EL DENGUE YA NO RESPONDE AL COMPORTAMIENTO ESTACIONAL DE AÑOS ATRÁS. LOS CAMBIOS AMBIENTALES FAVORECIERON LA EXPANSIÓN DEL MOSQUITO TRANSMISOR Y OBLIGAN A SOSTENER LAS MEDIDAS DE PREVENCIÓN MÁS ALLÁ DE LA TEMPORADA DE MAYOR CIRCULACIÓN.
Cada 26 de agosto se conmemora el Día Internacional contra el Dengue, una fecha que busca concientizar sobre una enfermedad que, en los últimos años, modificó su comportamiento epidemiológico y dejó de ser un problema exclusivo de los meses más cálidos. Si bien las bajas temperaturas disminuyen la actividad del mosquito transmisor, el riesgo no desaparece por completo y la prevención continúa siendo clave durante todo el año.
Según la Organización Mundial de la Salud (OMS), alrededor de 5.600 millones de personas viven en zonas con riesgo de contraer dengue y cada año se producen entre 100 y 400 millones de infecciones.
“Muchas personas creen que el dengue desaparece durante el invierno porque disminuye la presencia del mosquito adulto. Sin embargo, los huevos del Aedes aegypti pueden permanecer viables durante varios meses y eclosionar cuando vuelven las condiciones favorables de temperatura y humedad. Por eso, la prevención no debe limitarse únicamente al verano”, afirma el Dr. Rodolfo Lujan Agrello, Médico especialista en Infectología del CMC de San Juan de Boreal Salud (MP 4412).
El Aedes aegypti deposita sus huevos en recipientes que acumulan agua, como baldes, macetas, canaletas, bebederos de animales, neumáticos y otros objetos presentes en patios y jardines. Incluso cuando estos recipientes se secan, los huevos pueden resistir durante meses adheridos a las paredes internas y desarrollarse cuando vuelven las lluvias o se acumula nuevamente agua.
A este fenómeno se suman otros factores que favorecen la expansión del dengue, como el aumento de las temperaturas promedio, las modificaciones en los patrones de lluvias, la urbanización y el crecimiento de los viajes nacionales e internacionales, que facilitan la circulación del virus entre distintas regiones. Como consecuencia, los brotes se volvieron más frecuentes, más extensos y con mayor cantidad de personas afectadas que hace apenas una década.

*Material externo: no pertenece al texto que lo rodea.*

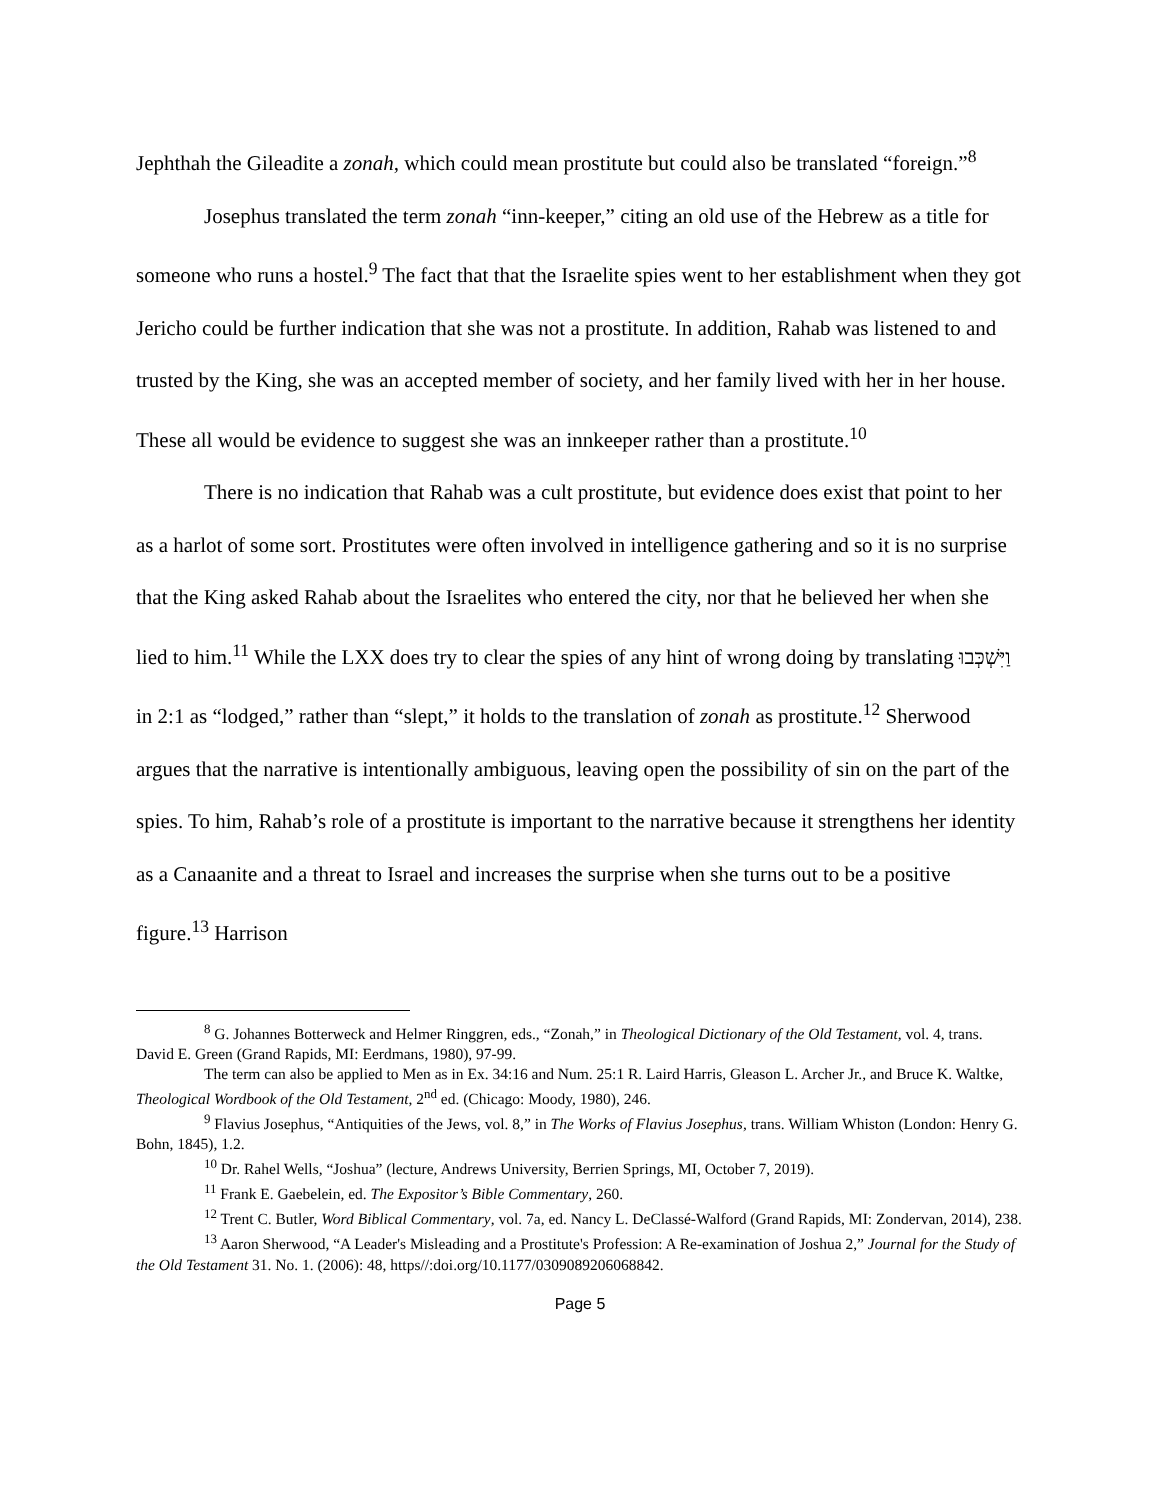Jephthah the Gileadite a zonah, which could mean prostitute but could also be translated “foreign.”<sup>8</sup>
Josephus translated the term zonah “inn-keeper,” citing an old use of the Hebrew as a title for someone who runs a hostel.<sup>9</sup> The fact that that the Israelite spies went to her establishment when they got Jericho could be further indication that she was not a prostitute. In addition, Rahab was listened to and trusted by the King, she was an accepted member of society, and her family lived with her in her house. These all would be evidence to suggest she was an innkeeper rather than a prostitute.<sup>10</sup>
There is no indication that Rahab was a cult prostitute, but evidence does exist that point to her as a harlot of some sort. Prostitutes were often involved in intelligence gathering and so it is no surprise that the King asked Rahab about the Israelites who entered the city, nor that he believed her when she lied to him.<sup>11</sup> While the LXX does try to clear the spies of any hint of wrong doing by translating וַיִּשְׁכְּבוּ in 2:1 as “lodged,” rather than “slept,” it holds to the translation of zonah as prostitute.<sup>12</sup> Sherwood argues that the narrative is intentionally ambiguous, leaving open the possibility of sin on the part of the spies. To him, Rahab’s role of a prostitute is important to the narrative because it strengthens her identity as a Canaanite and a threat to Israel and increases the surprise when she turns out to be a positive figure.<sup>13</sup> Harrison
<sup>8</sup> G. Johannes Botterweck and Helmer Ringgren, eds., “Zonah,” in Theological Dictionary of the Old Testament, vol. 4, trans. David E. Green (Grand Rapids, MI: Eerdmans, 1980), 97-99.
The term can also be applied to Men as in Ex. 34:16 and Num. 25:1 R. Laird Harris, Gleason L. Archer Jr., and Bruce K. Waltke, Theological Wordbook of the Old Testament, 2<sup>nd</sup> ed. (Chicago: Moody, 1980), 246.
<sup>9</sup> Flavius Josephus, “Antiquities of the Jews, vol. 8,” in The Works of Flavius Josephus, trans. William Whiston (London: Henry G. Bohn, 1845), 1.2.
<sup>10</sup> Dr. Rahel Wells, “Joshua” (lecture, Andrews University, Berrien Springs, MI, October 7, 2019).
<sup>11</sup> Frank E. Gaebelein, ed. The Expositor’s Bible Commentary, 260.
<sup>12</sup> Trent C. Butler, Word Biblical Commentary, vol. 7a, ed. Nancy L. DeClassé-Walford (Grand Rapids, MI: Zondervan, 2014), 238.
<sup>13</sup> Aaron Sherwood, “A Leader's Misleading and a Prostitute's Profession: A Re-examination of Joshua 2,” Journal for the Study of the Old Testament 31. No. 1. (2006): 48, https//:doi.org/10.1177/0309089206068842.
Page 5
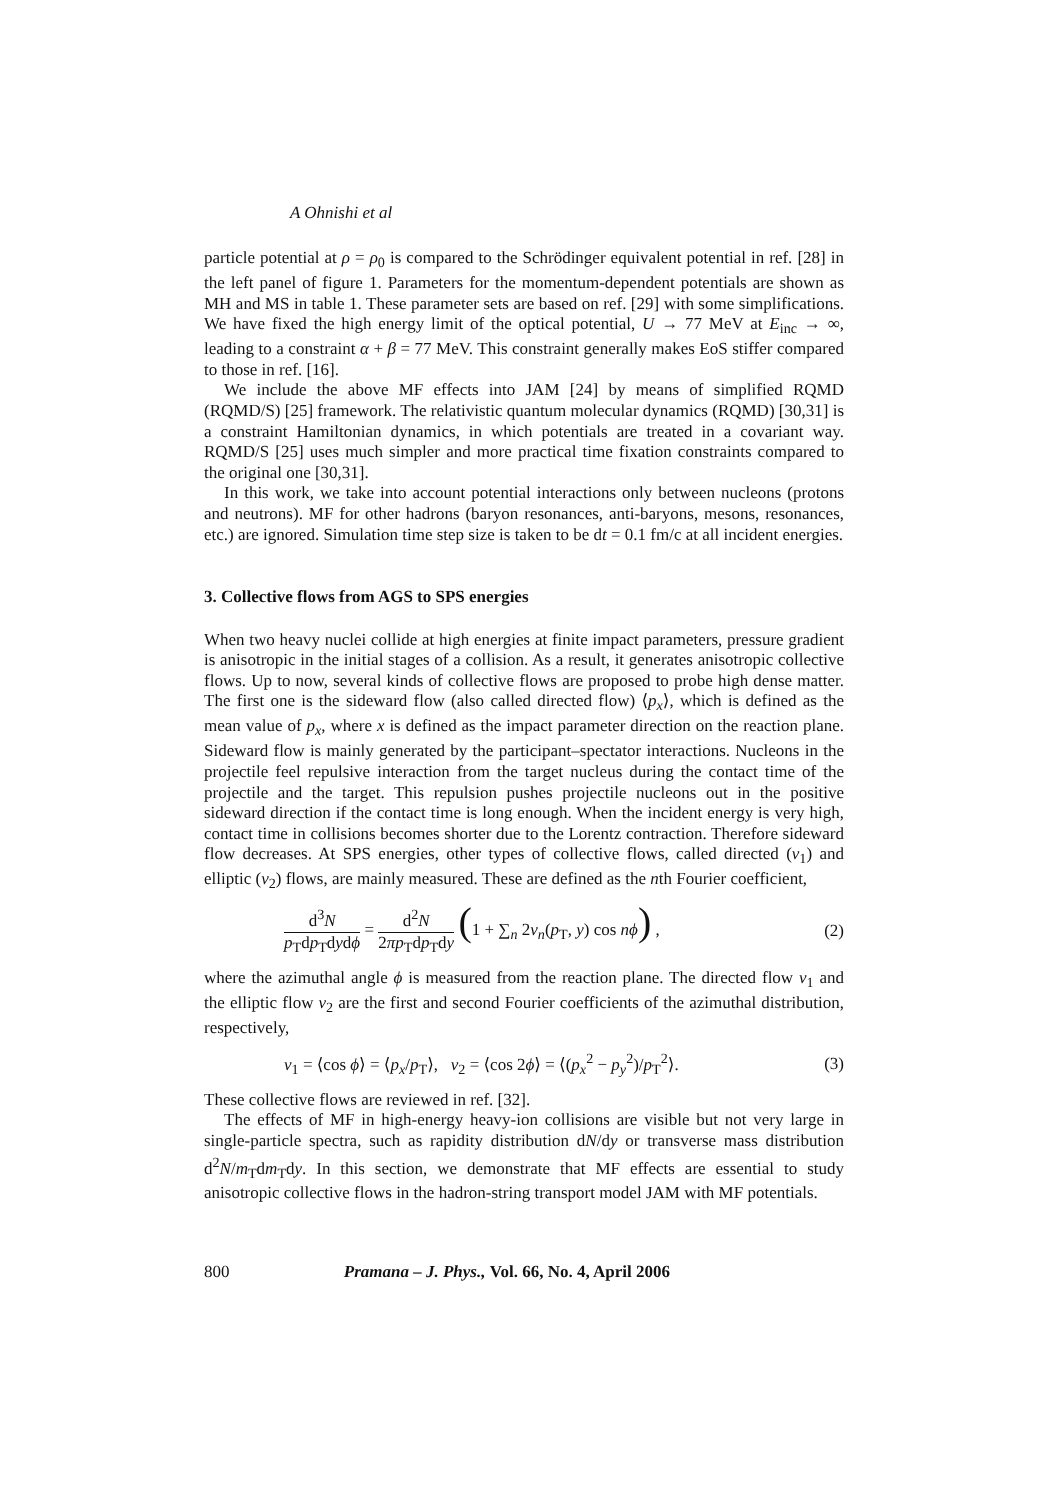A Ohnishi et al
particle potential at ρ = ρ<sub>0</sub> is compared to the Schrödinger equivalent potential in ref. [28] in the left panel of figure 1. Parameters for the momentum-dependent potentials are shown as MH and MS in table 1. These parameter sets are based on ref. [29] with some simplifications. We have fixed the high energy limit of the optical potential, U → 77 MeV at E<sub>inc</sub> → ∞, leading to a constraint α + β = 77 MeV. This constraint generally makes EoS stiffer compared to those in ref. [16].
We include the above MF effects into JAM [24] by means of simplified RQMD (RQMD/S) [25] framework. The relativistic quantum molecular dynamics (RQMD) [30,31] is a constraint Hamiltonian dynamics, in which potentials are treated in a covariant way. RQMD/S [25] uses much simpler and more practical time fixation constraints compared to the original one [30,31].
In this work, we take into account potential interactions only between nucleons (protons and neutrons). MF for other hadrons (baryon resonances, anti-baryons, mesons, resonances, etc.) are ignored. Simulation time step size is taken to be dt = 0.1 fm/c at all incident energies.
3. Collective flows from AGS to SPS energies
When two heavy nuclei collide at high energies at finite impact parameters, pressure gradient is anisotropic in the initial stages of a collision. As a result, it generates anisotropic collective flows. Up to now, several kinds of collective flows are proposed to probe high dense matter. The first one is the sideward flow (also called directed flow) ⟨p<sub>x</sub>⟩, which is defined as the mean value of p<sub>x</sub>, where x is defined as the impact parameter direction on the reaction plane. Sideward flow is mainly generated by the participant–spectator interactions. Nucleons in the projectile feel repulsive interaction from the target nucleus during the contact time of the projectile and the target. This repulsion pushes projectile nucleons out in the positive sideward direction if the contact time is long enough. When the incident energy is very high, contact time in collisions becomes shorter due to the Lorentz contraction. Therefore sideward flow decreases. At SPS energies, other types of collective flows, called directed (v<sub>1</sub>) and elliptic (v<sub>2</sub>) flows, are mainly measured. These are defined as the nth Fourier coefficient,
d<sup>3</sup>N p<sub>T</sub>dp<sub>T</sub>dydϕ = d<sup>2</sup>N 2πp<sub>T</sub>dp<sub>T</sub>dy (1 + ∑<sub>n</sub> 2v<sub>n</sub>(p<sub>T</sub>, y) cos nϕ) , (2)
where the azimuthal angle ϕ is measured from the reaction plane. The directed flow v<sub>1</sub> and the elliptic flow v<sub>2</sub> are the first and second Fourier coefficients of the azimuthal distribution, respectively,
v<sub>1</sub> = ⟨cos ϕ⟩ = ⟨p<sub>x</sub>/p<sub>T</sub>⟩, v<sub>2</sub> = ⟨cos 2ϕ⟩ = ⟨(p<sub>x</sub><sup>2</sup> − p<sub>y</sub><sup>2</sup>)/p<sub>T</sub><sup>2</sup>⟩. (3)
These collective flows are reviewed in ref. [32].
The effects of MF in high-energy heavy-ion collisions are visible but not very large in single-particle spectra, such as rapidity distribution dN/dy or transverse mass distribution d<sup>2</sup>N/m<sub>T</sub>dm<sub>T</sub>dy. In this section, we demonstrate that MF effects are essential to study anisotropic collective flows in the hadron-string transport model JAM with MF potentials.
800 Pramana – J. Phys., Vol. 66, No. 4, April 2006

“La mejor estrategia continúa siendo eliminar los criaderos antes de que llegue la temporada de mayor circulación del mosquito. Mantener patios limpios, vaciar recipientes que acumulen agua y controlar periódicamente los espacios exteriores son acciones simples que tienen un impacto directo en la prevención. Esperar a que aparezcan los primeros casos significa llegar tarde”, señalan desde Boreal Salud.
El dengue suele manifestarse con fiebre alta, dolor de cabeza intenso, dolor detrás de los ojos, dolores musculares y articulares, náuseas, vómitos y erupciones en la piel. Frente a estos síntomas, especialmente si existe antecedente de viaje o circulación viral en la zona, resulta fundamental realizar una consulta médica temprana y evitar la automedicación con antiinflamatorios, como ibuprofeno o aspirina, debido a que pueden aumentar el riesgo de complicaciones hemorrágicas.
Aunque la mayoría de las personas evoluciona favorablemente con hidratación y seguimiento médico, algunos pacientes pueden desarrollar formas graves de la enfermedad, especialmente quienes presentan una segunda infección por un serotipo diferente del virus, personas mayores, embarazadas y pacientes con enfermedades crónicas. La consulta oportuna permite identificar signos de alarma y reducir el riesgo de complicaciones.
La prevención no sólo debe comenzar cuando aparecen los primeros mosquitos, sino mucho antes. Mantener los hogares y espacios comunes libres de recipientes que puedan acumular agua sigue siendo una de las medidas más efectivas para disminuir la presencia del Aedes aegypti y reducir el riesgo de nuevos brotes cuando regresan las temperaturas más cálidas.